# Questions on the material:
1 - In the court opinion, what does the court decide on Defendant's motion?
2 - Reproduce the court opinion word for word, from "United States District" to "v. Rent-A-Center Inc.".

# Document text:

United States District Court, N.D. Illinois
Mar 8, 2004
No. 03 C 3146 (N.D. Ill. Mar. 8, 2004)

Summary

In Reineke, the employer located copies of certain pages of the arbitration agreement, including the signature page. 2004 WL 442639, at *4.

Summary of this case from Perkins v. Rent-A-Center Inc.

Opinion

No. 03 C 3146

March 8, 2004


MEMORANDUM OPINION AND ORDER


Plaintiff David Reineke filed this action against his former employer, Defendant Circuit City Stores, Inc., alleging violations of the Americans with Disabilities Act, 42 U.S.C. § 12101 et seq., and the Family Medical Leave Act, 29 U.S.C. § 2601 et seq. Defendant moves to dismiss or stay the action and to compel arbitration pursuant to a Dispute Resolution Agreement that both parties signed at the time Plaintiff submitted his employment application,

Plaintiff argues that the court should deny Defendant's motions because Defendant failed to produced Plaintiff's complete personnel file, including his employment application, upon request, as required by the Illinois Personnel Record Review Act, 820 ILCS 40/1 et seq. In Plaintiff's view, the court should construe Defendant's failure to produce the personnel file as a concealment of a material fact, raising an equitable estoppel to the arbitration request In the alternative, Plaintiff argues that the court should decline to enforce the arbitration agreement because it denies him a forum to vindicate his statutory rights.

For the reasons set forth here, the court concludes that Defendant's loss of Plaintiff's personnel file, while disappointing, does not defeat its right to compel arbitration of Plaintiff's claims. Defendant's motion is granted and this case is dismissed without prejudice.

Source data
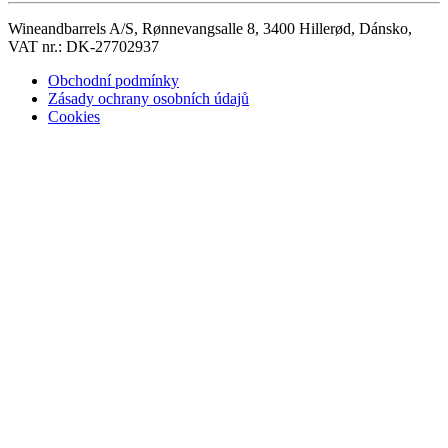
Wineandbarrels A/S, Rønnevangsalle 8, 3400 Hillerød, Dánsko,
VAT nr.: DK-27702937
Obchodní podmínky
Zásady ochrany osobních údajů
Cookies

# List of answers:
1 - Defendant's motion is granted, and the case is dismissed without prejudice.

2 -
United States District Court, N.D. Illinois
Mar 8, 2004
No. 03 C 3146 (N.D. Ill. Mar. 8, 2004)

Summary

In Reineke, the employer located copies of certain pages of the arbitration agreement, including the signature page. 2004 WL 442639, at *4.

Summary of this case from Perkins v. Rent-A-Center Inc.